30 April 2018
During a routine inspection
The service is a domiciliary care agency. It provides personal care to people living in their own houses and flats in the Leeds, Castleford and Wakefield areas. At the time of our inspection 107 people were using the service.
The service had a registered manager. A registered manager is a person who has registered with the Care Quality Commission to manage the service. Like registered providers, they are 'registered persons'. Registered persons have legal responsibility for meeting the requirements in the Health and Social Care Act 2008 and associated Regulations about how the service is run. The registered manager was also the nominated individual for the provider and a company director.
The provider had policies and procedures in place to guide staff in safeguarding vulnerable adults from abuse. Staff we spoke with understood the different types of abuse and were able to explain what they would do if they had any concerns.
We found that people’s needs were assessed and risk assessments were in place to reduce risks and prevent avoidable harm.
The provider had a robust system for the recruitment of staff. The provider had a system in place to ensure that care visits were scheduled in line with people’s requirements but we received mixed feedback about whether staff always arrived on time. Nobody we spoke with told us that any of their care visits had been missed.
Where staff supported people with their medicines, we found that this was recorded on medication administration records. Staff had received medication training and the provider completed audits of medication records to identify any gaps and anomalies. This enabled the provider to check that people were getting their medicines as prescribed.
Staff completed a range of appropriate training to help them carry out their roles effectively and there was a schedule for refreshing this training when it was required. Staff received regular supervision and appraisal.
The provider sought consent to provide care in line with legislation and guidance. There was information in care files about people’s mental capacity to make particular decisions and we found that care plans were signed by people who used the service where they had the capacity to do so. The provider did not always retain evidence where people had a lasting power of attorney with authority to make decisions in relation to their financial affairs or health and welfare.
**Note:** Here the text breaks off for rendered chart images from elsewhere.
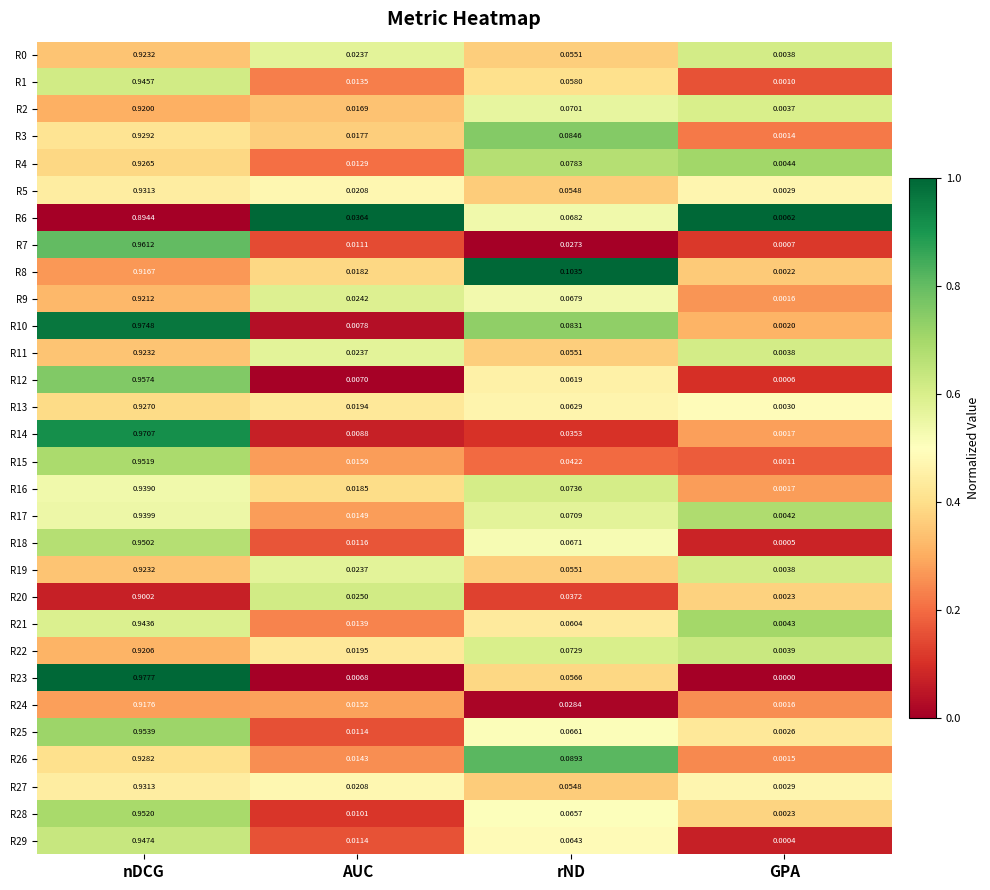

At which label is R0 closest to 0?

GPA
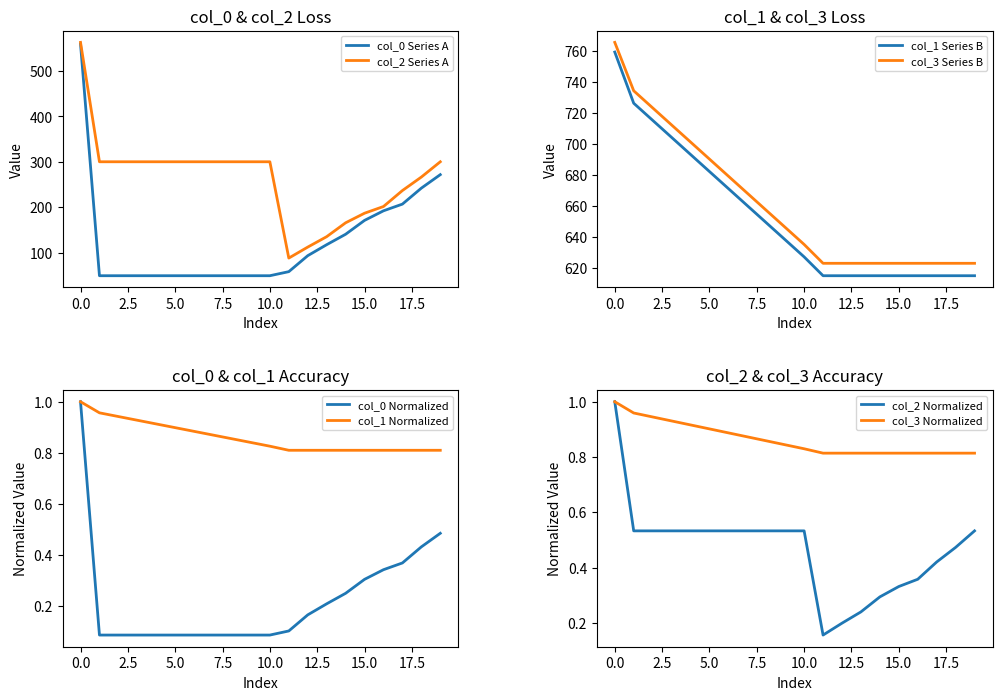

Is it true that col_0 equals 430.4 at 19?

False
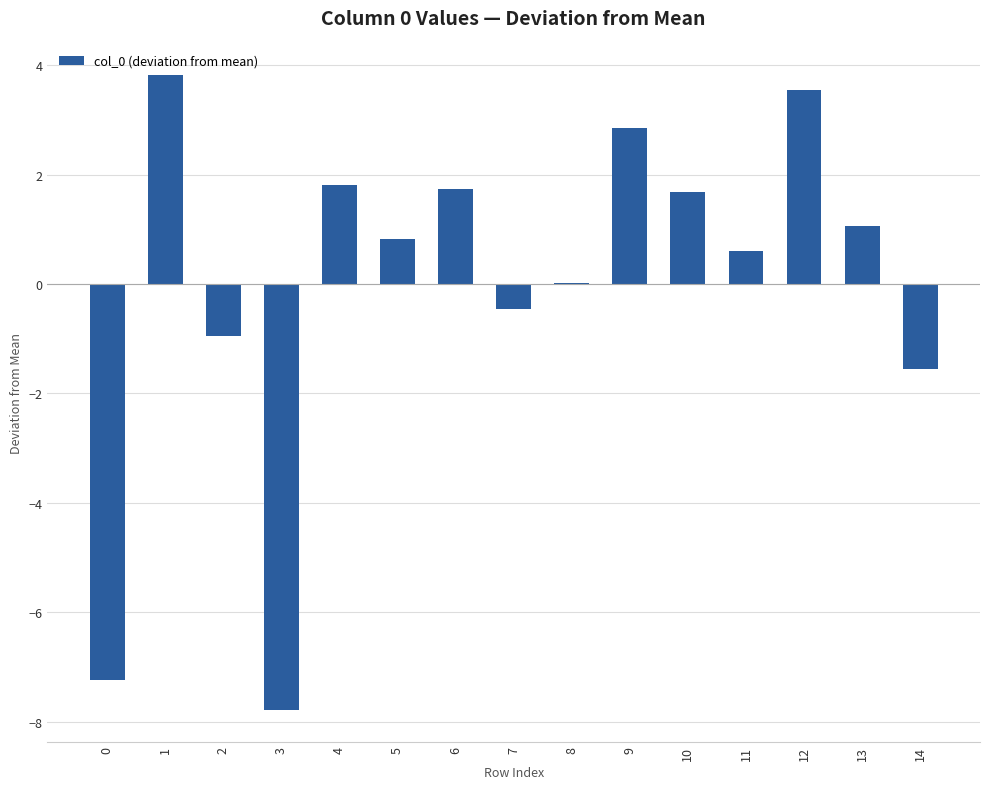

At which label does the data first exceed 0?

1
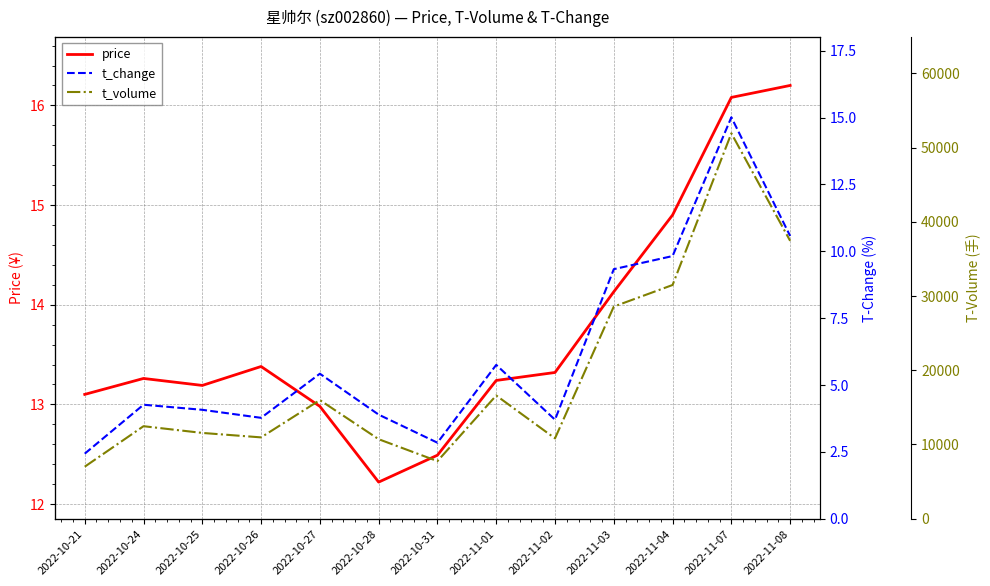

What is the difference between the highest and lowest values at 2022-11-04?

31477.2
They agreed to do this moving forward.
People were supported to maintain good health and access healthcare services. We saw evidence in care files of contact with other healthcare services, such community nurses. People’s nutritional needs were assessed and support was provided with meal preparation and assisting people to eat and drink, where this was part of a person’s care plan.
People and relatives told us staff were caring. Some people spoke very affectionately about particular staff who cared for them regularly. People told us they were involved in decisions about their care and their choices were respected. Staff were able to explain how they provided support to maintain people’s privacy, dignity and independence.
Care plans contained information about people’s care needs, routines and preferences. There was also information about any needs relating to faith, culture, disability and communication. Care plans were updated at least annually or when people’s needs changed.
There was a complaints procedure in place. Records we viewed showed that complaints were investigated and responded to in line with the provider’s policy.
The provider had a quality assurance system in place, which included monitoring key performance information and care records, completing spot checks of care delivery and conducting satisfaction surveys. The provider worked in partnership with other organisations. There was a positive culture within the organisation and a focus on staff development and continual improvement.